Les treize mutins arrêtés après la tentative de coup d’État contre le président Patrice Talon comparaissent ce lundi 15 décembre 2025 devant le procureur spécial de la Cour de répression des infractions économiques et du terrorisme (CRIET) selon des informations de Banouto. Cette audience marque le début d’une procédure judiciaire qui devrait éclairer les circonstances d’un événement qui a ébranlé le Bénin.
Une tentative avortée aux premières heures du jour
Dans la matinée du dimanche 7 décembre 2025, des militaires mutins ont lancé une opération armée visant à renverser le pouvoir en place. Partis de la base militaire de Togbin avec des blindés et des armes lourdes, ils ont d’abord attaqué les domiciles du général Bertin Bada et du général Abou Issa avant de cibler la résidence présidentielle vers 5 heures du matin.
Face à la résistance des forces loyalistes, les assaillants se sont repliés vers la télévision nationale où ils ont diffusé une déclaration avant d’être neutralisés. Treize mutins ont été arrêtés, parmi lesquels figurerait un ancien militaire radié, présenté comme un acteur clé dans la planification de l’opération.
Un processus judiciaire en cours
Selon la procédure en vigueur pour les affaires criminelles, les accusés seront d’abord auditionnés par le procureur spécial, puis entendus par un juge d’instruction qui examinera les charges et les éléments à décharge.

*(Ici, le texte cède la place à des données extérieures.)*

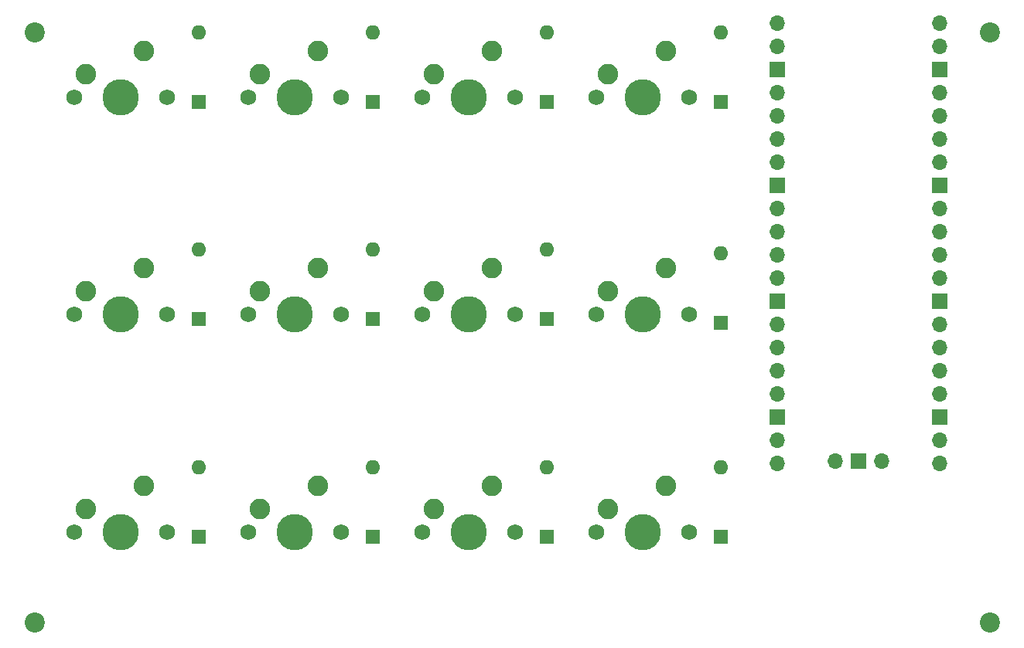
<source format=gbr>
G04 #@! TF.GenerationSoftware,KiCad,Pcbnew,(5.1.9)-1*
G04 #@! TF.CreationDate,2021-04-11T14:53:41+01:00*
G04 #@! TF.ProjectId,EnvMCRO,456e764d-4352-44f2-9e6b-696361645f70,rev?*
G04 #@! TF.SameCoordinates,Original*
G04 #@! TF.FileFunction,Soldermask,Bot*
G04 #@! TF.FilePolarity,Negative*
%FSLAX46Y46*%
G04 Gerber Fmt 4.6, Leading zero omitted, Abs format (unit mm)*
G04 Created by KiCad (PCBNEW (5.1.9)-1) date 2021-04-11 14:53:41*
%MOMM*%
%LPD*%
G01*
G04 APERTURE LIST*
%ADD10O,1.700000X1.700000*%
%ADD11R,1.700000X1.700000*%
%ADD12C,2.200000*%
%ADD13C,2.250000*%
%ADD14C,3.987800*%
%ADD15C,1.750000*%
%ADD16O,1.600000X1.600000*%
%ADD17R,1.600000X1.600000*%
G04 APERTURE END LIST*
D10*
X147210000Y-40270000D03*
X147210000Y-42810000D03*
D11*
X147210000Y-45350000D03*
D10*
X147210000Y-47890000D03*
X147210000Y-50430000D03*
X147210000Y-52970000D03*
X147210000Y-55510000D03*
D11*
X147210000Y-58050000D03*
D10*
X147210000Y-60590000D03*
X147210000Y-63130000D03*
X147210000Y-65670000D03*
X147210000Y-68210000D03*
D11*
X147210000Y-70750000D03*
D10*
X147210000Y-73290000D03*
X147210000Y-75830000D03*
X147210000Y-78370000D03*
X147210000Y-80910000D03*
D11*
X147210000Y-83450000D03*
D10*
X147210000Y-85990000D03*
X147210000Y-88530000D03*
X164990000Y-88530000D03*
X164990000Y-85990000D03*
D11*
X164990000Y-83450000D03*
D10*
X164990000Y-80910000D03*
X164990000Y-78370000D03*
X164990000Y-75830000D03*
X164990000Y-73290000D03*
D11*
X164990000Y-70750000D03*
D10*
X164990000Y-68210000D03*
X164990000Y-65670000D03*
X164990000Y-63130000D03*
X164990000Y-60590000D03*
D11*
X164990000Y-58050000D03*
D10*
X164990000Y-55510000D03*
X164990000Y-52970000D03*
X164990000Y-50430000D03*
X164990000Y-47890000D03*
D11*
X164990000Y-45350000D03*
D10*
X164990000Y-42810000D03*
X164990000Y-40270000D03*
X153560000Y-88300000D03*
D11*
X156100000Y-88300000D03*
D10*
X158640000Y-88300000D03*
D12*
X170500000Y-106000000D03*
X65900000Y-41300000D03*
X65900000Y-106000000D03*
X170500000Y-41300000D03*
D13*
X115975000Y-43355000D03*
D14*
X113435000Y-48435000D03*
D13*
X109625000Y-45895000D03*
D15*
X108355000Y-48435000D03*
X118515000Y-48435000D03*
D13*
X77875000Y-43355000D03*
D14*
X75335000Y-48435000D03*
D13*
X71525000Y-45895000D03*
D15*
X70255000Y-48435000D03*
X80415000Y-48435000D03*
D16*
X141010000Y-88940000D03*
D17*
X141010000Y-96560000D03*
D16*
X121960000Y-88940000D03*
D17*
X121960000Y-96560000D03*
D16*
X102910000Y-88940000D03*
D17*
X102910000Y-96560000D03*
D16*
X83860000Y-88940000D03*
D17*
X83860000Y-96560000D03*
D16*
X141010000Y-65527500D03*
D17*
X141010000Y-73147500D03*
D16*
X121960000Y-65127500D03*
D17*
X121960000Y-72747500D03*
D16*
X102910000Y-65127500D03*
D17*
X102910000Y-72747500D03*
D16*
X83860000Y-65127500D03*
D17*
X83860000Y-72747500D03*
D16*
X141010000Y-41315000D03*
D17*
X141010000Y-48935000D03*
D16*
X121960000Y-41315000D03*
D17*
X121960000Y-48935000D03*
D16*
X102910000Y-41315000D03*
D17*
X102910000Y-48935000D03*
D16*
X83860000Y-41315000D03*
D17*
X83860000Y-48935000D03*
D13*
X135025000Y-90980000D03*
D14*
X132485000Y-96060000D03*
D13*
X128675000Y-93520000D03*
D15*
X127405000Y-96060000D03*
X137565000Y-96060000D03*
D13*
X115975000Y-90980000D03*
D14*
X113435000Y-96060000D03*
D13*
X109625000Y-93520000D03*
D15*
X108355000Y-96060000D03*
X118515000Y-96060000D03*
D13*
X96925000Y-90980000D03*
D14*
X94385000Y-96060000D03*
D13*
X90575000Y-93520000D03*
D15*
X89305000Y-96060000D03*
X99465000Y-96060000D03*
D13*
X77875000Y-90980000D03*
D14*
X75335000Y-96060000D03*
D13*
X71525000Y-93520000D03*
D15*
X70255000Y-96060000D03*
X80415000Y-96060000D03*
D13*
X135025000Y-67167500D03*
D14*
X132485000Y-72247500D03*
D13*
X128675000Y-69707500D03*
D15*
X127405000Y-72247500D03*
X137565000Y-72247500D03*
D13*
X115975000Y-67167500D03*
D14*
X113435000Y-72247500D03*
D13*
X109625000Y-69707500D03*
D15*
X108355000Y-72247500D03*
X118515000Y-72247500D03*
D13*
X96925000Y-67167500D03*
D14*
X94385000Y-72247500D03*
D13*
X90575000Y-69707500D03*
D15*
X89305000Y-72247500D03*
X99465000Y-72247500D03*
D13*
X77875000Y-67167500D03*
D14*
X75335000Y-72247500D03*
D13*
X71525000Y-69707500D03*
D15*
X70255000Y-72247500D03*
X80415000Y-72247500D03*
D13*
X135025000Y-43355000D03*
D14*
X132485000Y-48435000D03*
D13*
X128675000Y-45895000D03*
D15*
X127405000Y-48435000D03*
X137565000Y-48435000D03*
D13*
X96925000Y-43355000D03*
D14*
X94385000Y-48435000D03*
D13*
X90575000Y-45895000D03*
D15*
X89305000Y-48435000D03*
X99465000Y-48435000D03*
M02*

</source>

Le juge des libertés et de la détention décidera ensuite de leur maintien en détention provisoire ou de leur éventuelle libération pendant l’instruction.

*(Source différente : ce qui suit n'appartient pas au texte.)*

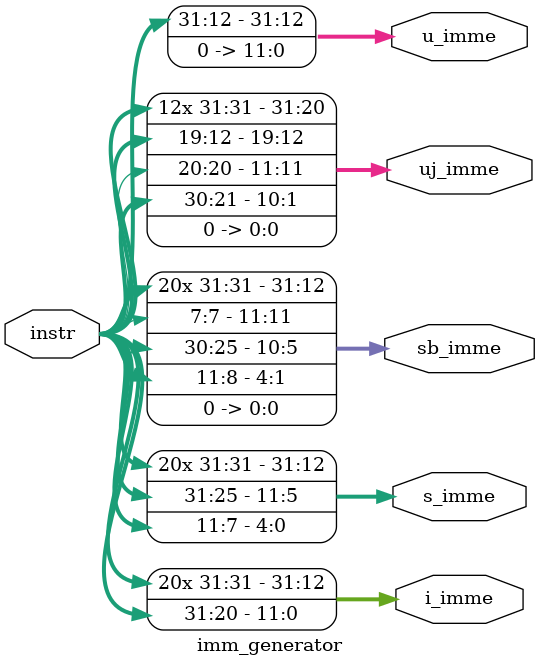
<source format=sv>
module imm_generator (
    input logic [31:0]      instr,
    output logic [31:0]     i_imme,
    output logic [31:0]     s_imme,
    output logic [31:0]     sb_imme,
    output logic [31:0]     uj_imme,
    output logic [31:0]     u_imme
);



always_comb begin
    i_imme  = {{20{instr[31]}}, instr[31:20]};
    s_imme  = {{20{instr[31]}}, instr[31:25], instr[11:7]};
    sb_imme = {{19{instr[31]}},instr[31],instr[7],instr[30:25],instr[11:8],1'b0};
    uj_imme = {{11{instr[31]}},instr[31],instr[19:12],instr[20],instr[30:21],1'b0};
    u_imme  = {{instr[31:12]},12'b0};
end

endmodule
</source>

Cependant, le dossier reste incomplet : le colonel Pascal Tigri, identifié comme le chef de file présumé du mouvement, demeure introuvable. Sa capture constitue désormais une priorité pour les autorités béninoises qui tentent de reconstituer l’ensemble du réseau impliqué dans cette tentative de déstabilisation.
Cette affaire soulève des interrogations sur la sécurité intérieure du pays et la cohésion au sein de l’armée béninoise. Les prochaines audiences devraient permettre de mieux comprendre les motivations et l’ampleur réelle de cette tentative de coup de force.